Partage. Loin de se limiter aux médias, Mix & Remix mettait son trait au service des institutions ou associations, des collectivités ou de l’éducation, en phase avec ses convictions.
La dimension d’un créateur se mesure aussi à son engagement dans la société. Or Mix & Remix jouait le jeu collectif, éducatif, associatif, institutionnel ou agraire. C’était le signe de sa générosité, de son engagement pour les causes auxquelles il adhérait.
Mais aussi d’une compréhension de sa responsabilité d’illustrateur, ici et maintenant, ou plutôt, hélas, ici et hier. Si bien que ses petits personnages débordaient fissa le cercle des médias pour gagner les rues, les devantures, les espaces d’affichage, les manuels et les guides, les sites web et les cafés, les salles de concert et les caves.
Caves? C’est un exemple parmi d’autres. Il y a une quinzaine d’années, par amitié, Mix avait peint avec ses complices Pajak et Noyau les grandes cuves du vigneron Gilles Wannaz à Chenaux, au-dessus de Cully. C’était joyeux, bien sûr peu respectueux de l’iconographie traditionnelle des vendanges.
A Lausanne, le dessin véloce du dessinateur servait le magasin «antigaspi» La Bonne Combine, comme une enseigne orthopédique de l’avenue de Beaulieu.
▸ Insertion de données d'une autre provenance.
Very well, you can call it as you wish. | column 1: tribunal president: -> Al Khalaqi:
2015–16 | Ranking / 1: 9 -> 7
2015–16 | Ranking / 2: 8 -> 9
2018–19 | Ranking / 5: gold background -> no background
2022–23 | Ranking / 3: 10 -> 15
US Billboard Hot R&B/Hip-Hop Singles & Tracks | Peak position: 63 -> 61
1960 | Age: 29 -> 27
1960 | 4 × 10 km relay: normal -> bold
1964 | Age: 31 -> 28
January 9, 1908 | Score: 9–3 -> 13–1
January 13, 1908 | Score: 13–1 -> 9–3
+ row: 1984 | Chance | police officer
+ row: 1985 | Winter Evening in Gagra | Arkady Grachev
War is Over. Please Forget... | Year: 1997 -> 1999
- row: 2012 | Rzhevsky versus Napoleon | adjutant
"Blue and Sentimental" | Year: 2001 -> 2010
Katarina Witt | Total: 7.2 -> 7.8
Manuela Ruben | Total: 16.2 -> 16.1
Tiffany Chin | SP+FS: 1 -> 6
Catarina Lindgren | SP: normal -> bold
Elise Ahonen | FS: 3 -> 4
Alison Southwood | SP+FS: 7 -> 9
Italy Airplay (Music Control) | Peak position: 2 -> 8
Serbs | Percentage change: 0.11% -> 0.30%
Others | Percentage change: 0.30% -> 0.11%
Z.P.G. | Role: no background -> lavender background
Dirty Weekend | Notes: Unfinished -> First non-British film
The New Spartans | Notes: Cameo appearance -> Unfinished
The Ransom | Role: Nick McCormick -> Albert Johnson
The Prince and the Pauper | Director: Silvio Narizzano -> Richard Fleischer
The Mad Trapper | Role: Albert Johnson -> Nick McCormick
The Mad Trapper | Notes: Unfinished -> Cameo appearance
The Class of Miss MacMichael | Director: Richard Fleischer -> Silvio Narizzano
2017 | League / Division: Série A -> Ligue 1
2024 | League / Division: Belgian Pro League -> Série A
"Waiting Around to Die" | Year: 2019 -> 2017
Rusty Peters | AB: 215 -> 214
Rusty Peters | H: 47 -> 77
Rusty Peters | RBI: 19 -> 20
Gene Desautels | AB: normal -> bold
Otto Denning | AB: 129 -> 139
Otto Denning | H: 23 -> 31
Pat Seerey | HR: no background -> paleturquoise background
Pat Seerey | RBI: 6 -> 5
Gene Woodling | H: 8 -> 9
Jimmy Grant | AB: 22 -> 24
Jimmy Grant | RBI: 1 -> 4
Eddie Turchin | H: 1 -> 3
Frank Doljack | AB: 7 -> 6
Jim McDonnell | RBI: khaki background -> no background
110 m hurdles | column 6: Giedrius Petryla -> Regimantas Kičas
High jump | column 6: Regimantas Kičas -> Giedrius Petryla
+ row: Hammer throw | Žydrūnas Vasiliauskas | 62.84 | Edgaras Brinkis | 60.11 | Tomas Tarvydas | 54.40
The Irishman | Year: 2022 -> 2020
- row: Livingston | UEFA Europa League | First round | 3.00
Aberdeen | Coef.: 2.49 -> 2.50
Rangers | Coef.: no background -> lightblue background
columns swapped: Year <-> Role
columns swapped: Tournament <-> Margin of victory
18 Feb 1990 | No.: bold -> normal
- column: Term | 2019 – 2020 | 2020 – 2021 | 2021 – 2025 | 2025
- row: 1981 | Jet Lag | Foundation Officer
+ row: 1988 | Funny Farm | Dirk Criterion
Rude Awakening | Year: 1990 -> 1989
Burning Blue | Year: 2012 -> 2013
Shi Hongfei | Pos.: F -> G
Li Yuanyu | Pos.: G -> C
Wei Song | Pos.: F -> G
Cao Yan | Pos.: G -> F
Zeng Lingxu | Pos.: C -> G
Qu’auraient été les affiches ou flyers du club de la Dolce Vita, il y a trente ans, sans son talent, alors en pleine éclosion? Il allégeait la pesanteur réfrigérante d’un guide pour les déclarations d’impôts, donnait un coup de peps à des formations d’apprentissage.
Il contribuait aux Editions Loisirs et Pédagogie, spécialisées dans les ouvrages de droit, d’histoire, d’économie, d’institutions politiques. Mix était presque l’illustrateur officiel de la vie vaudoise, un titre qui l’aurait bien fait rire.
Il était aussi actif à Genève, conseillant aux noctambules d’être plus discrets devant les cafés, pour ne pas provoquer des coups de sang dans le voisinage. Il rappelait gentiment aux usagers des TPG qu’il est plutôt conseillé de payer son billet. Une année, les coureurs de l’Escalade ont eu droit à ses bonshommes sardoniques: c’était un bonheur de les découvrir au terme essoufflé de la course, sur le plat offert aux concurrents.
A Avenches, le Musée romain a eu droit à une affiche, la Fête du livre à Saint-Pierre-de-Clages aussi, Mix n’était pas un sectaire, ni un borné de la géographie romande.
Si bien que le dessinateur s’inscrivait avec humour dans nos quotidiens de citoyens lambda, présence familière qui nous accompagnait au boulot comme hors boulot, remontant d’un bon trait l’échelle graduée de nos humeurs.